**POLECENIA DO WYKONANIA:**
a: Zredaguj tekst o dworku w Mikulczycach od słów "Dworek w Mikulczycach." aż do słów "chwilę. I co?" włącznie i podmień w nim "stację benzynową" na "parking".
b: Dopisz dalszy ciąg tekstu o dworku w Mikulczycach, zaczynając zaraz po jego ostatnim zdaniu.

**PRZYTOCZONY FRAGMENT:**
========================================

Nasza Loteria NaM - pasek na kartach artykułów

Dworek w Mikulczycach. W tym roku kolejne remonty [NAJNOWSZE ZDJĘCIA]

Bartosz Pudełko
Dworek w Mikulczycach
Dworek w Mikulczycach Bartosz Pudełko
Dworek w Mikulczycach: po naprawie stropu i remoncie dachu po pożarze przyszła pora na kolejne remonty w tym roku: elewację i okna. Tak właśnie ratuje się upadające ruiny.

Gdyby istniał przyrząd do mierzenia poziomu czarnowidztwa, to po pożarze mikulczyckiego dworku w październiku 2012 roku wykresy osiągnęłyby pewnie poziom krytyczny. "Wyburzą go", "postawią tu stację benzynową albo market" - takie głosy pojawiały się co chwilę. I co?

========================================

**FRAGMENTY ZBIORU DANYCH:**
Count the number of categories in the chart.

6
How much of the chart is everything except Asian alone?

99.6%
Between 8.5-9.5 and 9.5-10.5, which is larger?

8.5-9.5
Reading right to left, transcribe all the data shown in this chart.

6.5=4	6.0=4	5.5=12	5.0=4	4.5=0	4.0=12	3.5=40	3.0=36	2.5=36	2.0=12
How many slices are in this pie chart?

========================================

**ODPOWIEDZI NA POLECENIA:**
a:
Dworek w Mikulczycach. W tym roku kolejne remonty [NAJNOWSZE ZDJĘCIA]

Bartosz Pudełko
Dworek w Mikulczycach
Dworek w Mikulczycach Bartosz Pudełko
Dworek w Mikulczycach: po naprawie stropu i remoncie dachu po pożarze przyszła pora na kolejne remonty w tym roku: elewację i okna. Tak właśnie ratuje się upadające ruiny.

Gdyby istniał przyrząd do mierzenia poziomu czarnowidztwa, to po pożarze mikulczyckiego dworku w październiku 2012 roku wykresy osiągnęłyby pewnie poziom krytyczny. "Wyburzą go", "postawią tu parking albo market" - takie głosy pojawiały się co chwilę. I co?

b:
Nie ma ani marketu ani stacji. I nie będzie. Nie było rozbiórki. I nie będzie. Było za to ratowanie zabytku przed dalszą degradacją, a teraz jest ciężka praca zmierzająca do przywrócenia mu dawnej świetności. Wszystko dzięki temu, że znalazł się inwestor, któremu na tym zależy.

Już po pożarze teren wraz z dworkiem wydzierżawiła zabrzańska firma Fly Development. Rozpoczęło się zabezpieczanie obiektu przed zimą i sprzątanie parku wokół budynku. W następnym roku inwestor przeprowadził remont stropu i dachu. Okazało się przy tym, że uzyskanie dotacji ze środków miejskich, wojewódzkich, a nawet rządowych, które przeznaczone są na ratowanie zabytków, wcale nie jest niemożliwe.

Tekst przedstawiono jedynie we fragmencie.